◆ **EXCERPT**

Start

High-Resolution Image Synthesis and Semantic Manipulation with Conditional GANs (1711.11585v2)

Abstract: We present a new method for synthesizing high-resolution photo-realistic images from semantic label maps using conditional generative adversarial networks (conditional GANs). Conditional GANs have enabled a variety of applications, but the results are often limited to low-resolution and still far from realistic. In this work, we generate 2048x1024 visually appealing results with a novel adversarial loss, as well as new multi-scale generator and discriminator architectures. Furthermore, we extend our framework to interactive visual manipulation with two additional features. First, we incorporate object instance segmentation information, which enables object manipulations such as removing/adding objects and changing the object category. Second, we propose a method to generate diverse results given the same input, allowing users to edit the object appearance interactively. Human opinion studies demonstrate that our method significantly outperforms existing methods, advancing both the quality and the resolution of deep image synthesis and editing.

High-Resolution Image Synthesis and Semantic Manipulation with Conditional GANs

This paper discusses an advanced method for synthesizing high-resolution photo-realistic images from semantic label maps using conditional generative adversarial networks (GANs). Traditional methods for photo-realistic image rendering are computationally expensive due to the modeling of geometry, materials, and light transport. The proposed approach aims to address these challenges by using data-driven model learning and inference, which has the potential to simplify the process of creating and editing virtual environments.

Synthesis Methodology

The core contribution of the paper is the introduction of a generative framework capable of producing $2048 \times 1024$ resolution images. The framework employs a novel adversarial loss and new multi-scale generator and discriminator architectures. These innovations allow for high-resolution image generation without relying on hand-crafted losses or pre-trained networks, such as VGGNet for perceptual losses.

High-Resolution Image Generation

1. Coarse-to-Fine Generator Architecture:
   • The generator consists of a global generator network and a local enhancer network.

End

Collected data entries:
Start

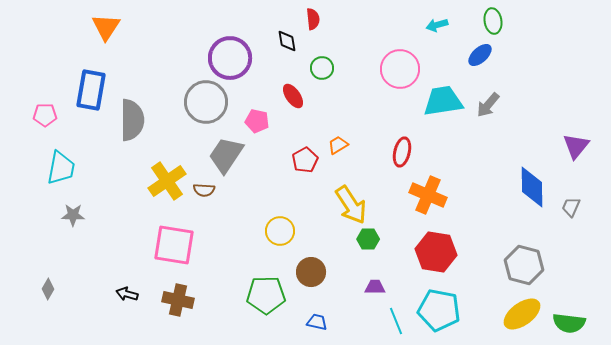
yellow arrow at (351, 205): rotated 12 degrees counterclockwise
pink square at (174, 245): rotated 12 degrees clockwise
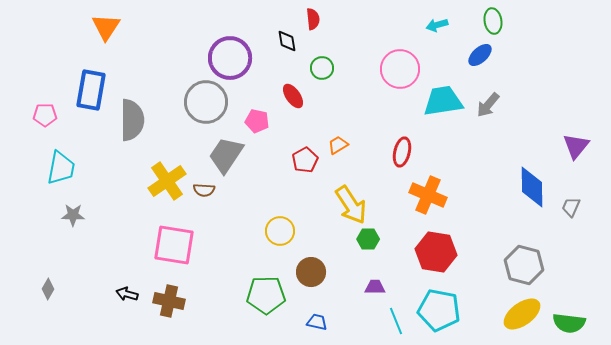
brown cross at (178, 300): moved 9 px left, 1 px down
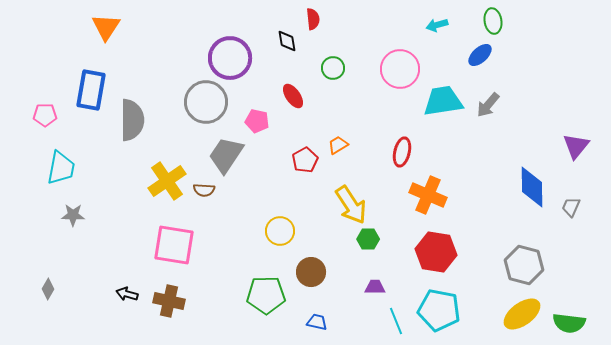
green circle at (322, 68): moved 11 px right
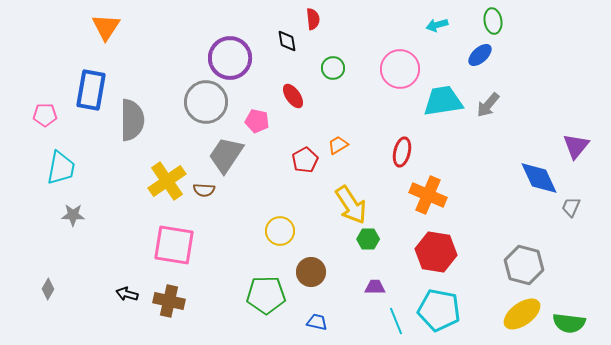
blue diamond at (532, 187): moved 7 px right, 9 px up; rotated 24 degrees counterclockwise
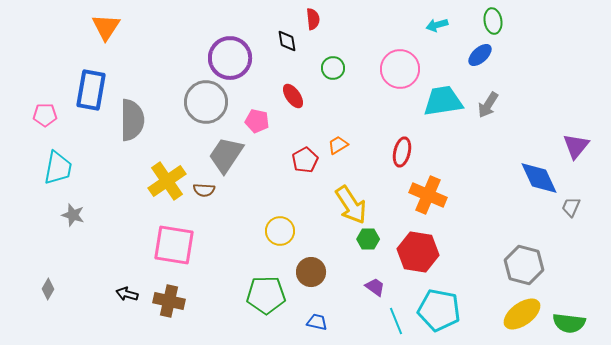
gray arrow at (488, 105): rotated 8 degrees counterclockwise
cyan trapezoid at (61, 168): moved 3 px left
gray star at (73, 215): rotated 15 degrees clockwise
red hexagon at (436, 252): moved 18 px left
purple trapezoid at (375, 287): rotated 35 degrees clockwise
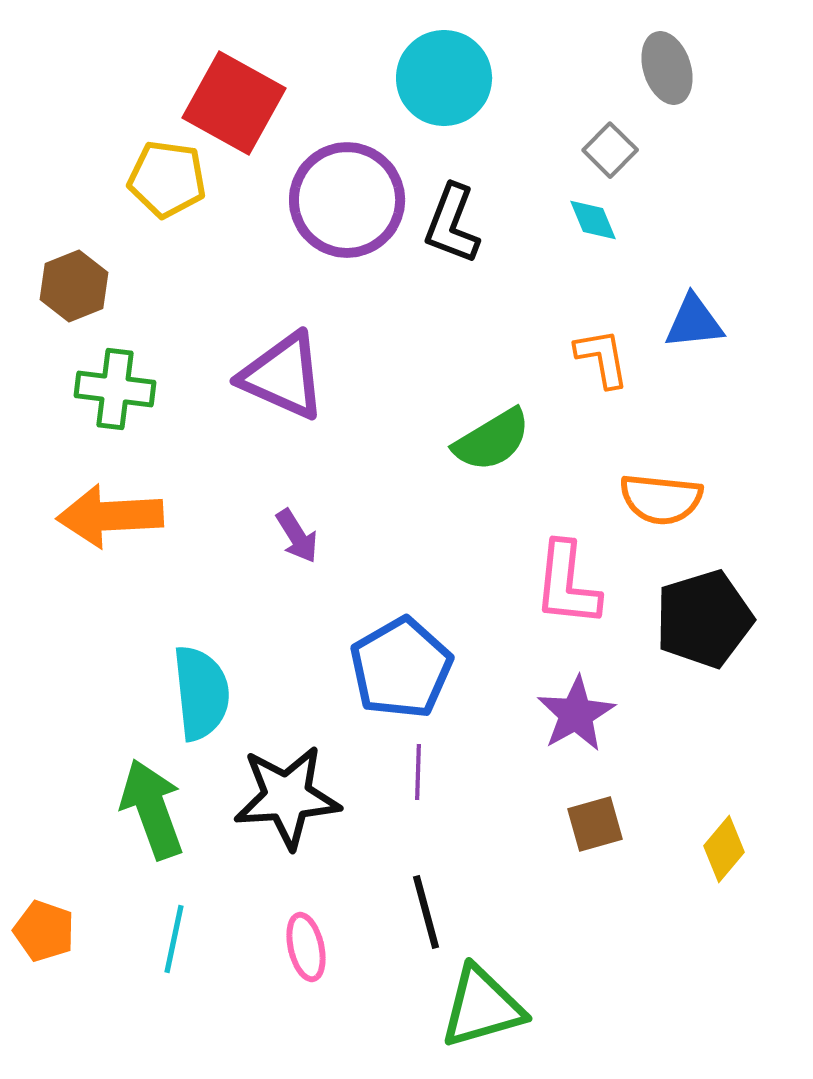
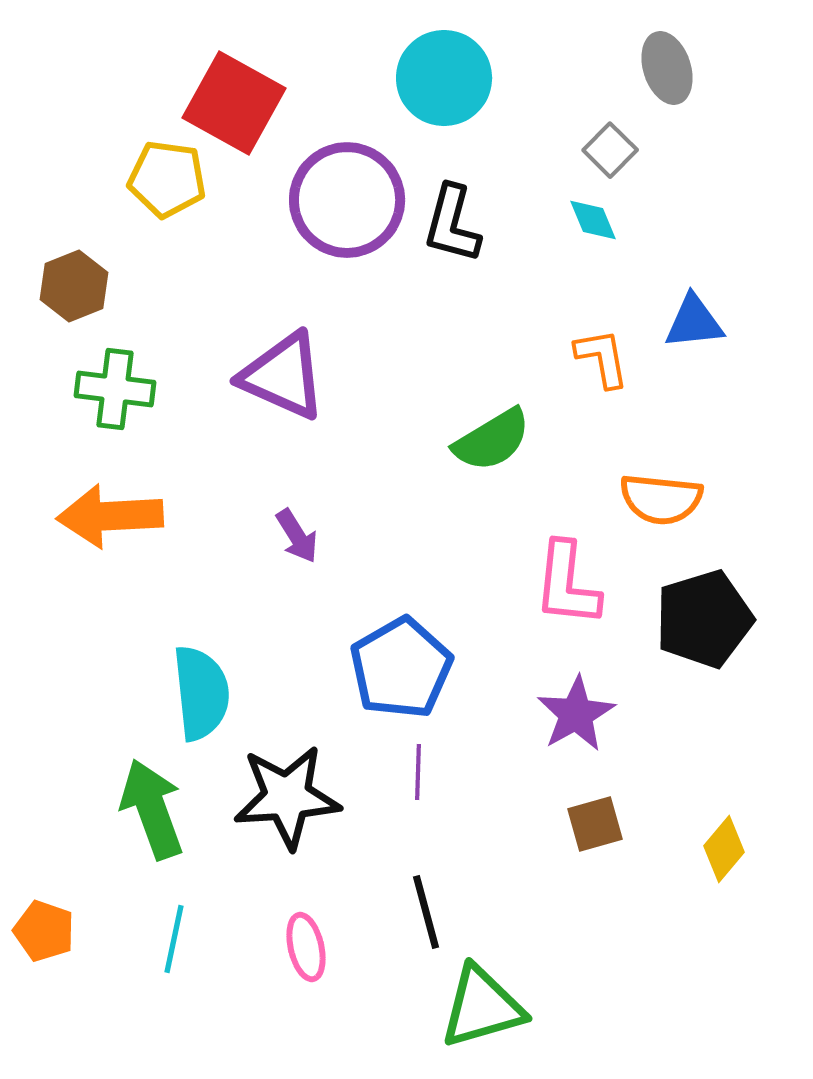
black L-shape: rotated 6 degrees counterclockwise
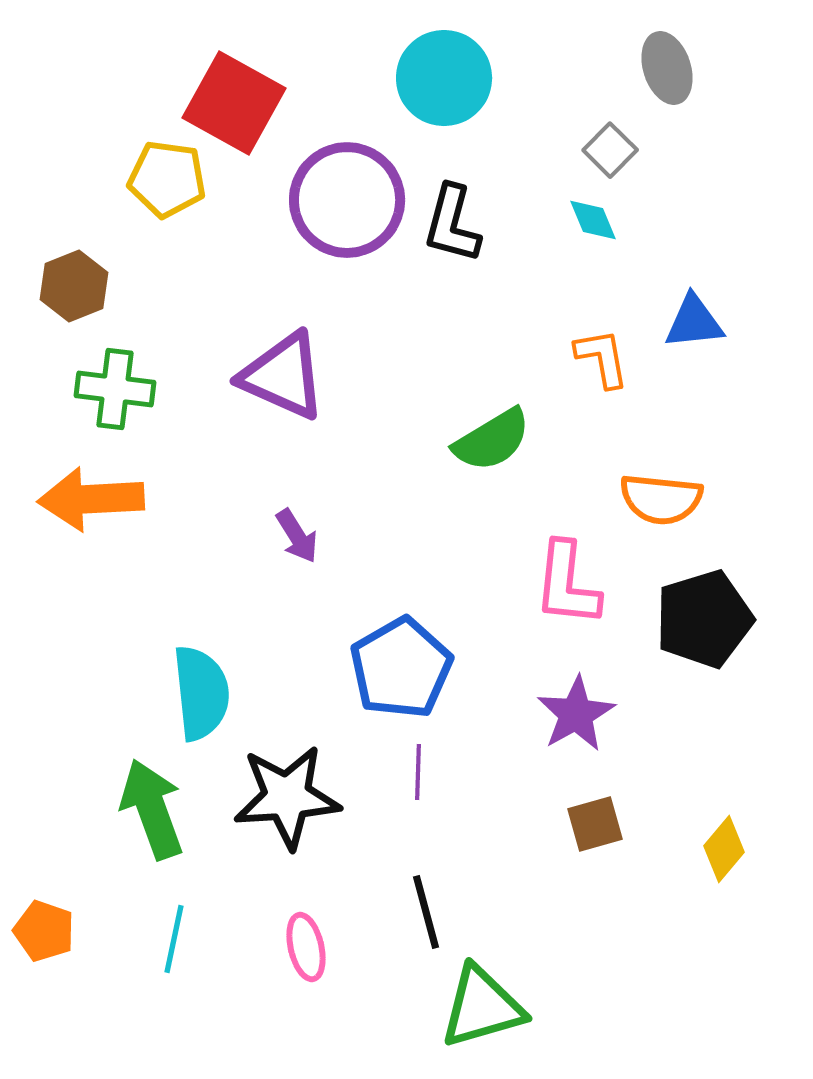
orange arrow: moved 19 px left, 17 px up
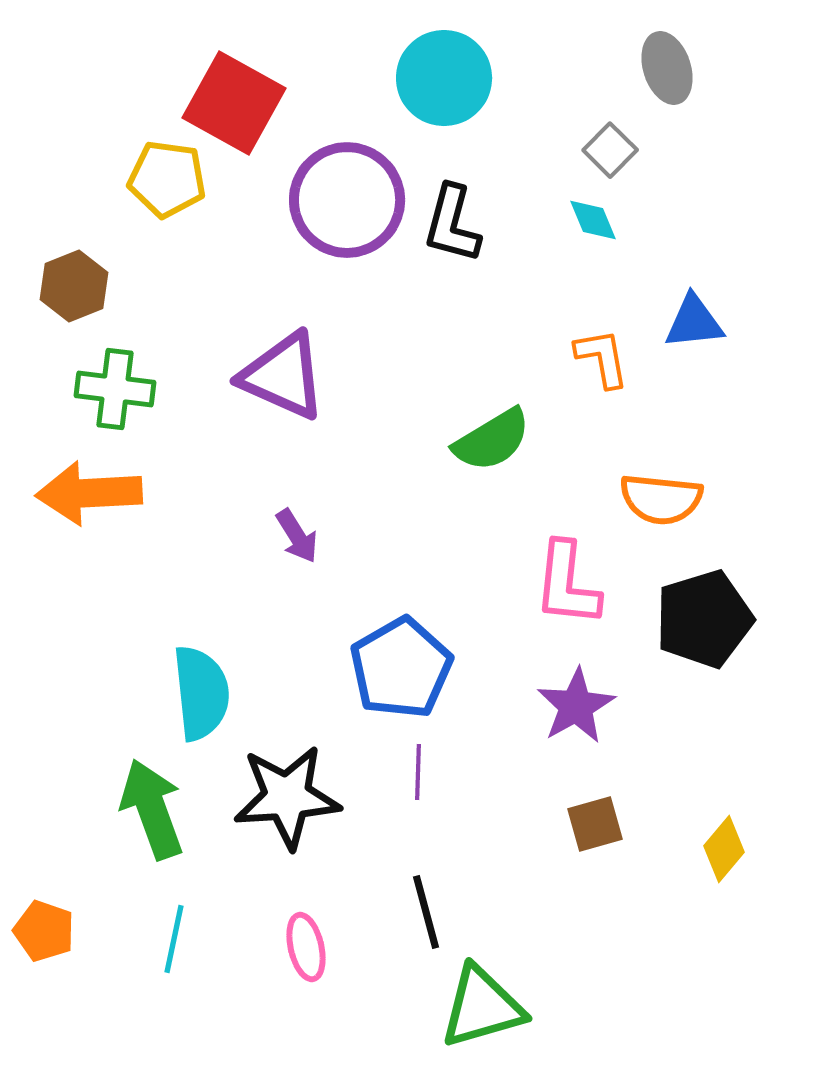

End

◆ **DIRECTIVE 1**
Return each line of the listing that contains the word "moved".
◆ **DIRECTIVE 2**
Go on with the text on high-resolution image synthesis with conditional GANs, picking up after its final line.

◆ **ANSWER 1**
brown cross at (178, 300): moved 9 px left, 1 px down
green circle at (322, 68): moved 11 px right
blue diamond at (532, 187): moved 7 px right, 9 px up; rotated 24 degrees counterclockwise
cyan trapezoid at (61, 168): moved 3 px left
red hexagon at (436, 252): moved 18 px left
orange arrow: moved 19 px left, 17 px up

◆ **ANSWER 2**
   • The global generator operates at $1024 \times 512$ resolution, and the local enhancer further refines the image to $2048 \times 1024$ resolution.
   • The generator efficiently aggregates global and local information, producing high-quality images.
2. Multi-Scale Discriminators:
   • The framework incorporates three multi-scale discriminators that operate at different image scales.
   • These discriminators help in distinguishing between real and synthesized images and guide the generator to produce globally consistent and detailed images.
3. Improved Adversarial Loss:
   • The paper introduces a feature matching loss based on the discriminator, stabilizing the training by ensuring natural image statistics at multiple scales.
   • The objective function combines GAN loss and feature matching loss, which significantly enhances the quality of the generated images.

Interactive Semantic Manipulation

The paper extends the framework to interactive visual manipulation by incorporating object instance segmentation information and proposing a method for generating diverse results:

• Instance-Level Object Segmentation:
  • The inclusion of instance maps allows object manipulations such as adding/removing objects and changing object categories.
  • An instance boundary map is used to capture critical object boundaries, improving the realism around object edges.
• Instance-Level Feature Embedding:
  • An encoder network is trained to derive low-dimensional feature vectors for individual instances, enabling diverse and controllable image synthesis.
  • Users can interactively edit object appearances, such as changing colors and textures, providing a flexible tool for image manipulation.

Quantitative and Qualitative Comparisons

Extensive evaluations demonstrate the superiority of the proposed method:

• Quantitative Analysis:
  • Semantic segmentation accuracy is used as a metric, showing that the result quality is very close to that of the original images.
  • The proposed method outperforms state-of-the-art methods in both pixel-wise accuracy and mean intersection-over-union (IoU).
• Human Perceptual Study:
  • Pairwise A/B tests on Amazon Mechanical Turk reveal a substantial preference for images generated by the proposed method over those by previous methods.
  • The method shows consistent improvements over competitors in producing realistic textures and details, even under limited time evaluations.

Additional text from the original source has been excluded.